歐陽雙傑心裡冷哼一聲,他可不相信陳大觀真有什麼不死之身,一定是有人借了陳大觀的名兒做了這些壞事。

侯甄說他讓侯曉松去看心理醫生。可是侯曉松堅持自己並沒有心理問題,說這一切都是真真正正發生的,他親自經歷的。侯甄是教師,也多少懂得一些心理學的常識。侯曉松的表現其實很正常,除了他堅持自己幾次撞見陳大觀的事情,對於其他的事情他的思路都很清晰。侯甄告誡侯曉松,最近這段時間最好不要外出,就在家裡待著。

「侯曉松一直都沒有把這件事情告訴韓筱筱嗎?」歐陽雙傑問道。

侯甄搖了搖頭:「這孩子太喜歡韓筱筱了,簡直就像是著了魔,他說這件事情不能告訴韓筱筱,韓筱筱是女人,受不了這樣的驚嚇,這件事情也沒有告訴他母親,只有我和他知道。」

歐陽雙傑明白了,侯曉松最後一次通話中提到的那個不可能再出現的人竟然是陳大觀,而這事情韓筱筱確實不知情,難怪問韓筱筱的時候是一問三不知。

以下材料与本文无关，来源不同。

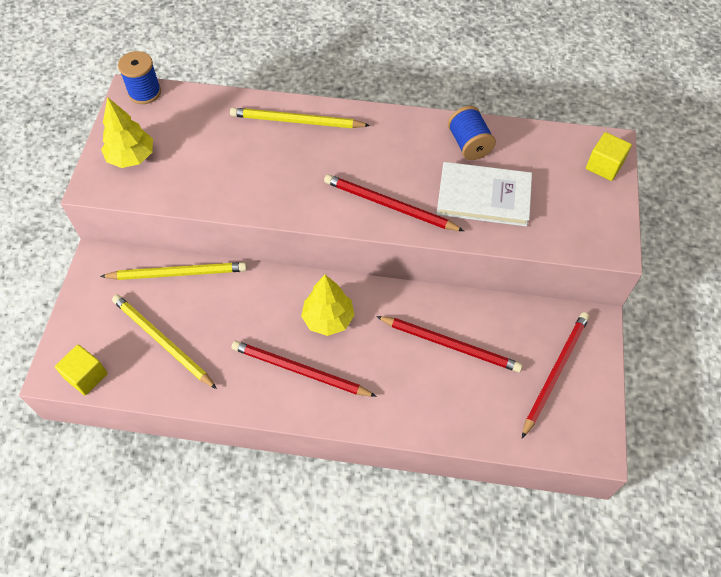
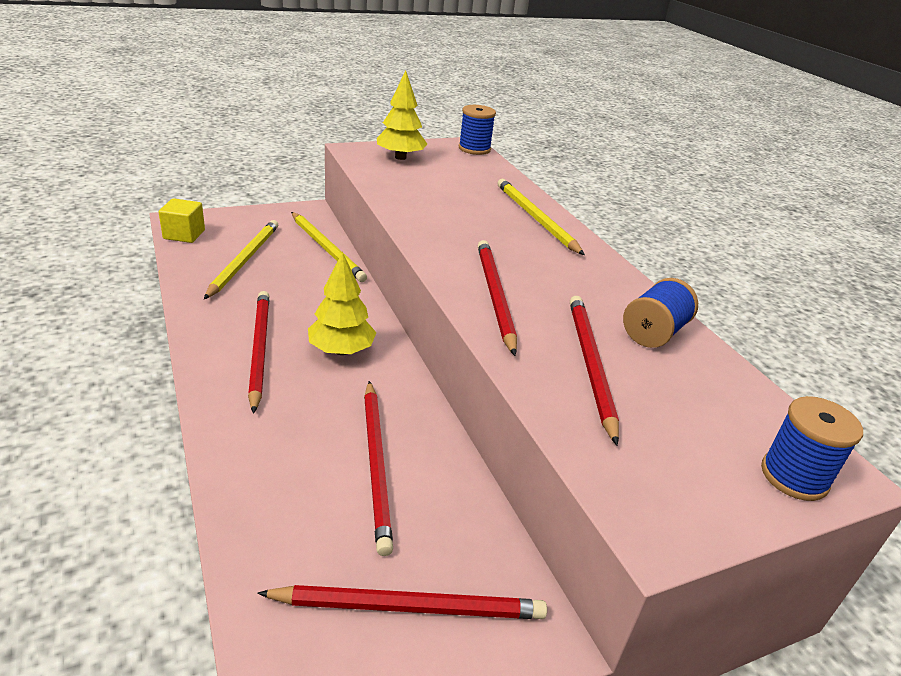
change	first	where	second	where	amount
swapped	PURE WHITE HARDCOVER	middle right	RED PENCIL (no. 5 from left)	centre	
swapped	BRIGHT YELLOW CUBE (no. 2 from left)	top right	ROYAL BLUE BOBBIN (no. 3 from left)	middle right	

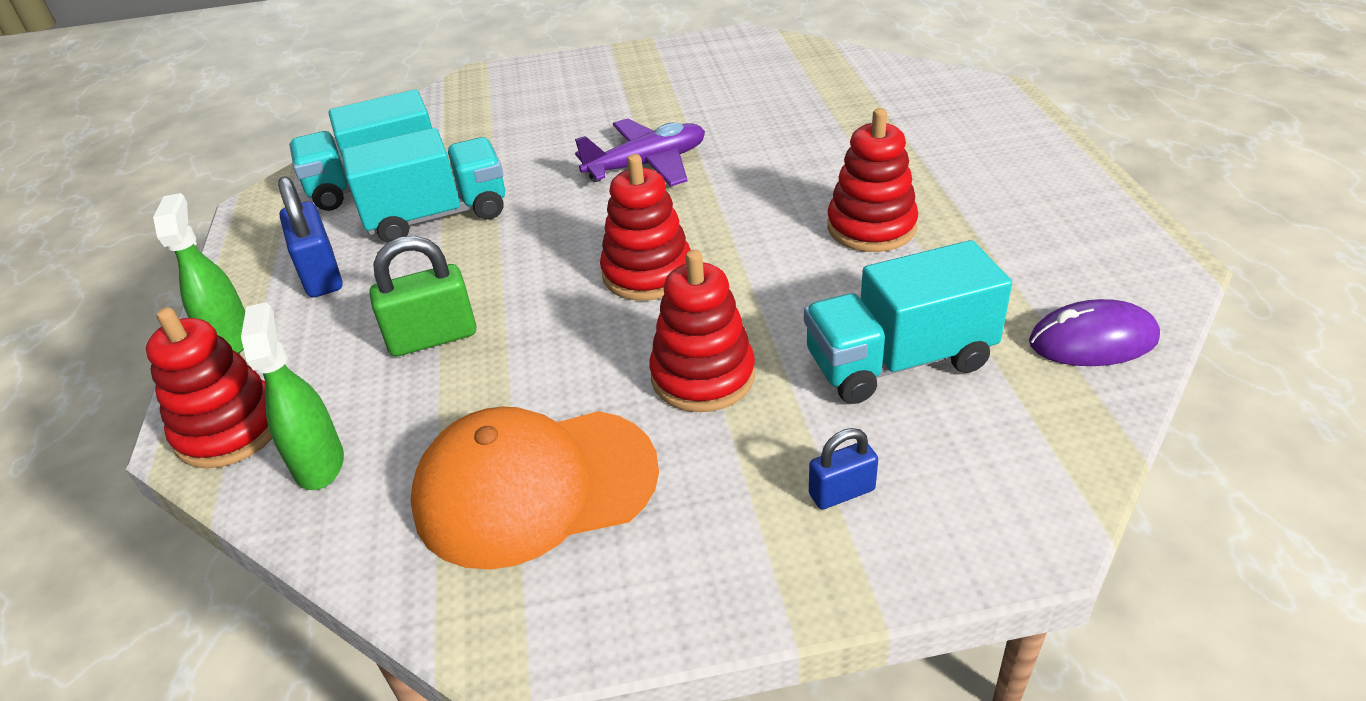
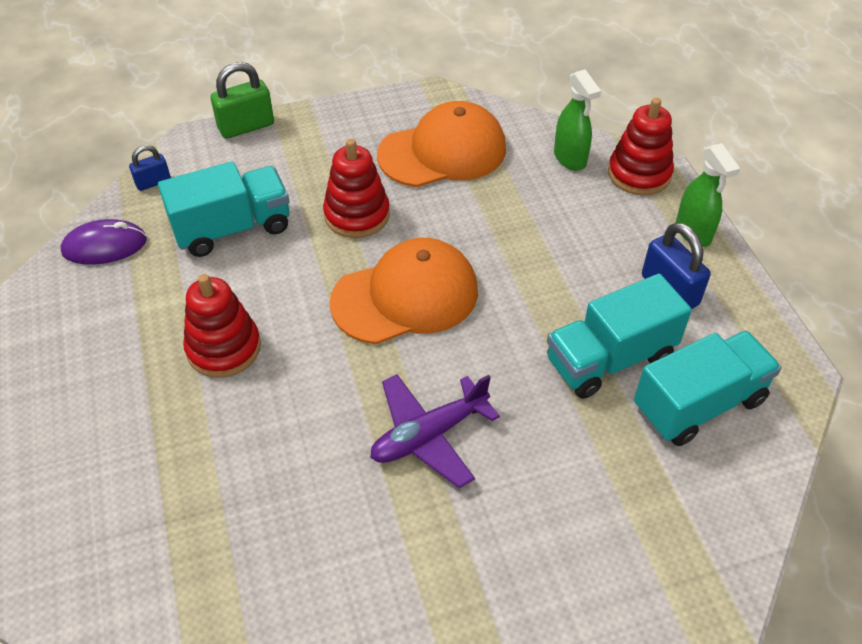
change	first	where	second	where	amount
shifted	GREEN SMALL LOCK	middle left		top left	
shifted	ROYAL BLUE SMALL LOCK (no. 2 from left in the first image)	bottom centre	ROYAL BLUE SMALL LOCK (no. 1 from left)	top left	
swapped	RED STACKING TOY (no. 2 from left)	top centre	ORANGE-COLOURED PEAKED CAP (no. 1 from left)	centre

可是問題又來了,沈冬到底去了哪裡?是活著還是已經不在人世了?

侯甄見歐陽雙傑半天不說話,他輕聲問道:「歐陽警官,這件事情是不是很荒誕?」

歐陽雙傑先是點了下頭,接著搖搖頭說:「不能說它荒誕,應該說是詭異!不過我相信你說的,我想侯曉松也沒有必要向你編一個這樣的謊言。依我看,這件事情很可能有人從中在搗鬼,而侯曉松所經歷的這一切說不定只是幻象。」

侯甄這回也贊同歐陽雙傑的話,他說只是對方的手段很高明,不知道能不能查出這個搗鬼的人。

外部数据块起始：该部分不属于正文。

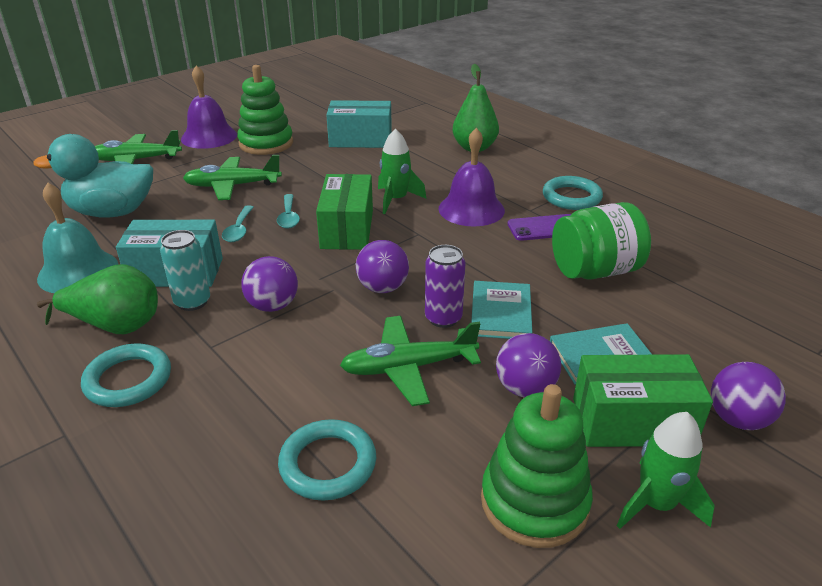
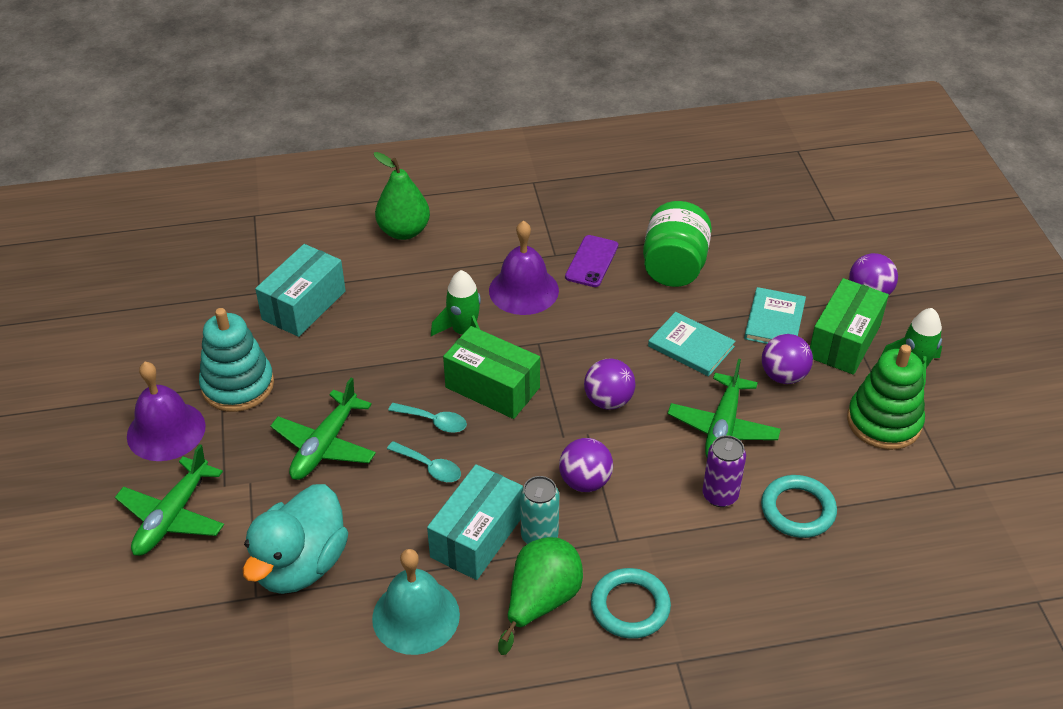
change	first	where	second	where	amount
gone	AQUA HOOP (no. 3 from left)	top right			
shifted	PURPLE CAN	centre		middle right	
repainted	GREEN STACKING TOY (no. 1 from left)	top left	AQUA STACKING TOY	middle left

歐陽雙傑和侯甄告別後就離開了,他回到隊裡給王小虎打了個電話,說是想開個碰頭會,之後又打電話給肖遠山,請他和馮局也一塊聽聽。

案子到現在可以說是陷入了僵局,而且也越來越讓人感到詭異,但歐陽雙傑卻有一種強烈的預感,這個案子很快就會出現轉機。